Language and props facilitate change in Ionesco’s plays, but this also signifies little because “all these differences are nothing, since naught multiplied by any number is still naught. And Ionesco’s people are at bottom just that: just blanks, emptinesses moving eerily amid a stage full of furniture which is far more real than they; voids or deadnesses temporarily galvanised into action, temporarily decked out with clothes and faces and ‘personalities’” (“Eugene Ionesco: The Meaning of Un-Meaning,” in Aspects of Drama and the Theatre, University of Sydney Press, 1965, p.23).

Ionesco presents human beings through his artistic prism as simplistic caricatures, at their most petty, brutal and ugly, unaware of their own absurd existence. The pessimism or cynicism is not relieved by any strong sense of protest or belief in the possibility of change. On the contrary, Ionesco’s personal opinion about the struggle for progress and human emancipation contains a world weariness that finds expression in almost every one of his plays.

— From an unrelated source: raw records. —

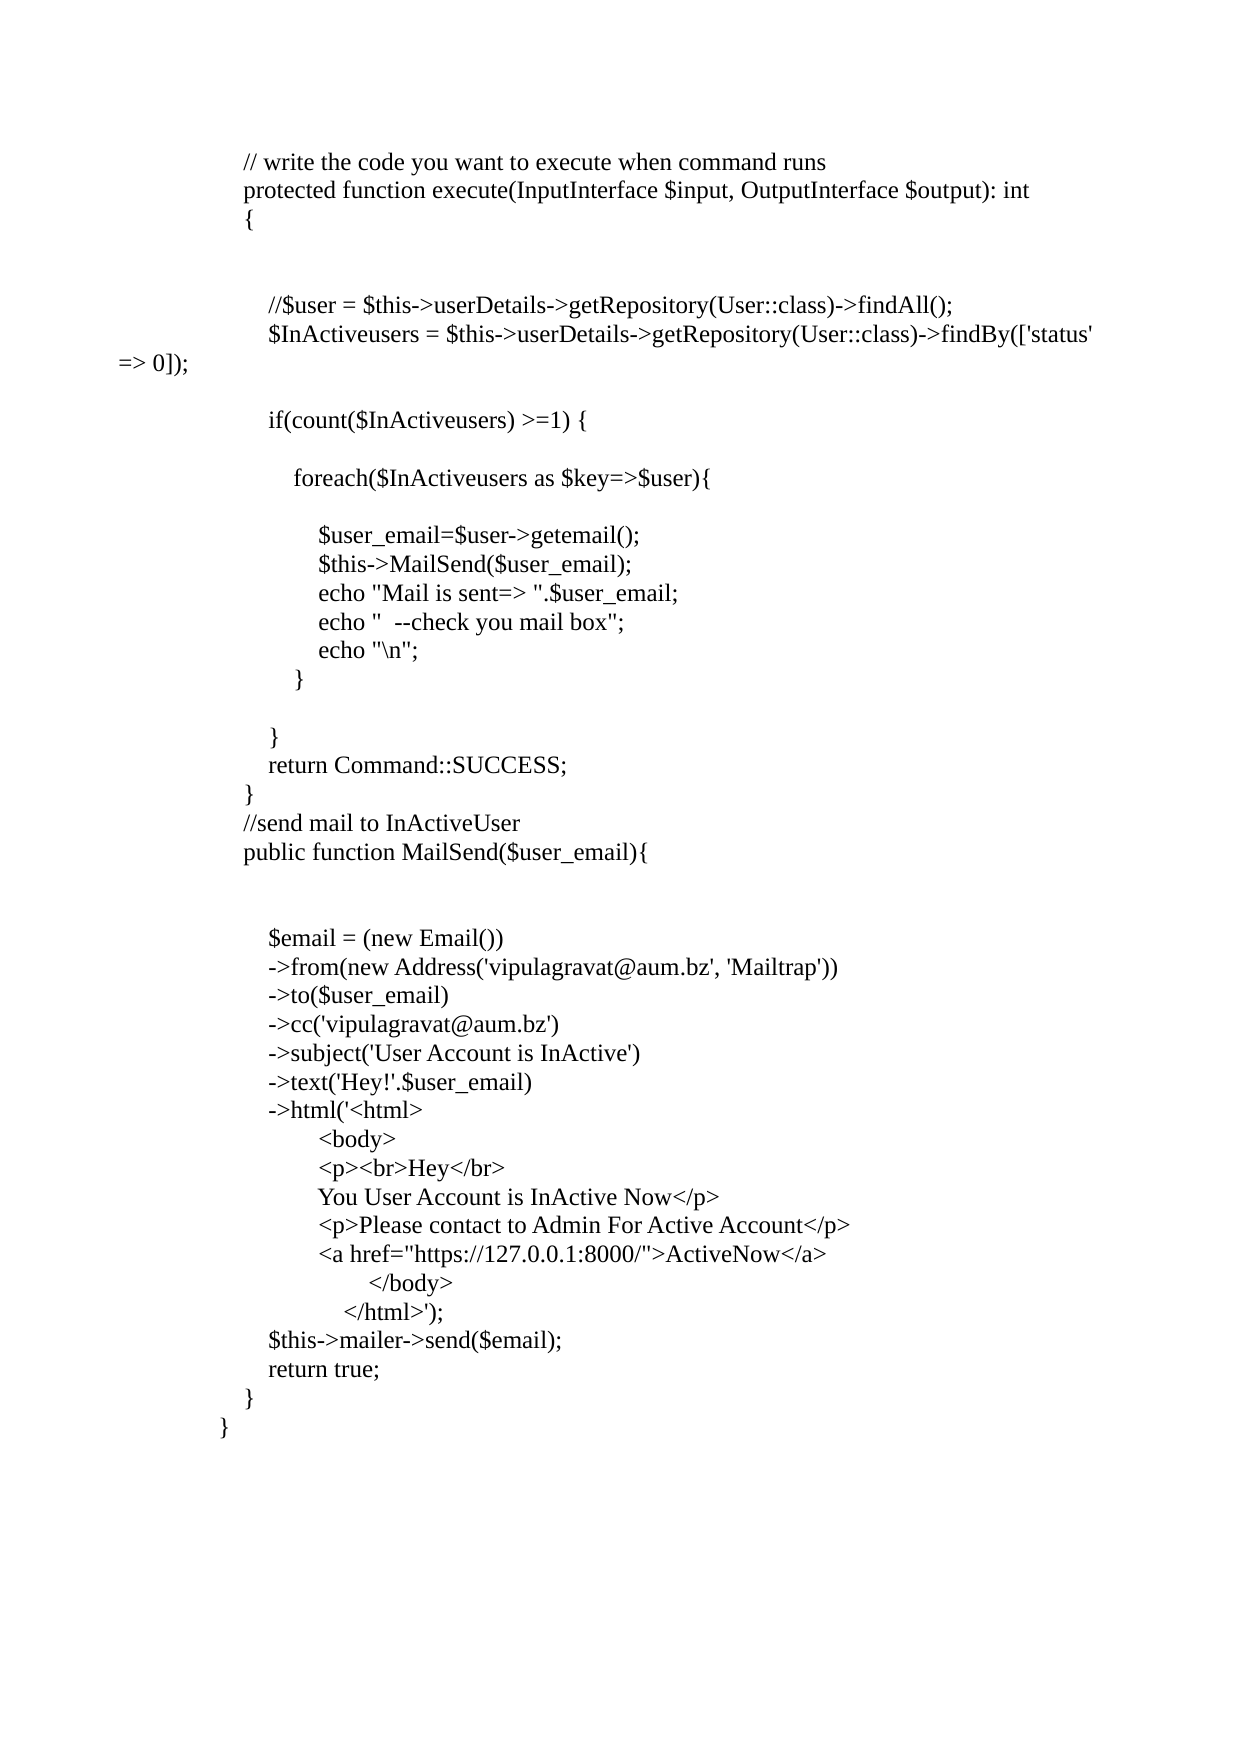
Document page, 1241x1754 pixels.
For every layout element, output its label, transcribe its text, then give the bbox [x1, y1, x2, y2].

text } [118, 664, 1122, 693]
text ->cc('vipulagravat@aum.bz') [118, 1009, 1122, 1038]
text ->from(new Address('vipulagravat@aum.bz', 'Mailtrap')) [118, 952, 1122, 981]
text echo " --check you mail box"; [118, 607, 1122, 636]
text You User Account is InActive Now</p> [118, 1182, 1122, 1211]
text } [118, 1383, 1122, 1412]
text } [118, 722, 1122, 751]
text $user_email=$user->getemail(); [118, 521, 1122, 549]
text $this->mailer->send($email); [118, 1326, 1122, 1354]
text $this->MailSend($user_email); [118, 549, 1122, 578]
text public function MailSend($user_email){ [118, 837, 1122, 866]
text } [118, 1412, 1122, 1441]
text ->text('Hey!'.$user_email) [118, 1067, 1122, 1096]
text { [118, 204, 1122, 233]
text </html>'); [118, 1297, 1122, 1326]
text $email = (new Email()) [118, 923, 1122, 952]
text } [118, 779, 1122, 808]
text return Command::SUCCESS; [118, 751, 1122, 779]
text if(count($InActiveusers) >=1) { [118, 406, 1122, 434]
text <p><br>Hey</br> [118, 1153, 1122, 1182]
text ->to($user_email) [118, 981, 1122, 1009]
text protected function execute(InputInterface $input, OutputInterface $output): int [118, 176, 1122, 204]
text ->subject('User Account is InActive') [118, 1038, 1122, 1067]
text <p>Please contact to Admin For Active Account</p> [118, 1211, 1122, 1239]
text <a href="https://127.0.0.1:8000/">ActiveNow</a> [118, 1239, 1122, 1268]
text // write the code you want to execute when command runs [118, 147, 1122, 176]
text ->html('<html> [118, 1096, 1122, 1124]
text //send mail to InActiveUser [118, 808, 1122, 837]
text //$user = $this->userDetails->getRepository(User::class)->findAll(); [118, 291, 1122, 319]
text echo "\n"; [118, 636, 1122, 664]
text </body> [118, 1268, 1122, 1297]
text foreach($InActiveusers as $key=>$user){ [118, 463, 1122, 492]
text $InActiveusers = $this->userDetails->getRepository(User::class)->findBy(['status' => 0]); [118, 319, 1122, 377]
text return true; [118, 1354, 1122, 1383]
text echo "Mail is sent=> ".$user_email; [118, 578, 1122, 607]
text <body> [118, 1124, 1122, 1153]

The playwright says: “[D]o not attempt, by means of art or any other means to improve the lot of mankind. Please do not do it. We have had enough of civil wars already, enough of blood and tears and trials that are a mockery, enough of ‘righteous’ executioners and ‘ignoble’ martyrs, of disappointed hopes and penal servitude. Do not improve the lot of mankind if you really wish them well” (E. Ionesco, Notes & Counter Notes, p. 110).

What did Benedict Andrews, the director of the recent Sydney production, hope to reveal to his audience? The production had an aura of quaintness about it. The sentiments expressed seemed to belong to a bygone era and the theatrical devices also seemed to lack freshness. In short there was little new, either in ideas or technique, to capture the spirit or imagination of the audience. In part this may be because we are now in a period of extreme social and political upheaval in which people are seeking answers to the many complex and serious problems confronting humanity. The Chairs suggests that all social and political problems are an eternal, inevitable and unsolvable riddle. How can this help, or even appeal strongly?

In an otherwise glowing review in the Sydney Morning Herald, Bryce Hallet concludes by commenting that “The Chairs may not be as startling or as confronting as it once was but it remains imaginative, amusing, inquisitive and sad.” Similarly John McCallum in the Australian ends with: “But, overall, Andrew’s revival of this 52-year-old classic of the so-called theatre of the absurd shows that it lives on in its silent moments and not in its talk. The Chairs was always a great idea rather than a great play.” If the play sheds no new artistic light on the human condition, if it fails to sensitise the audience to its own situation, then what are its outstanding aesthetic merits?

Whatever elements of opposition and non-conformity The Chairs may have possessed, even if only through its radical form, have now been drastically muted. An abundance of chairs and deliberately meaningless conversation no longer shock or provoke. There seems to be little correlation between the ideas expressed in the play and the problems or situations that confront us today. There is a sense of resignation, a lack of intensity in The Chairs that reduces it to something of an experiment in form that seems sadly passé.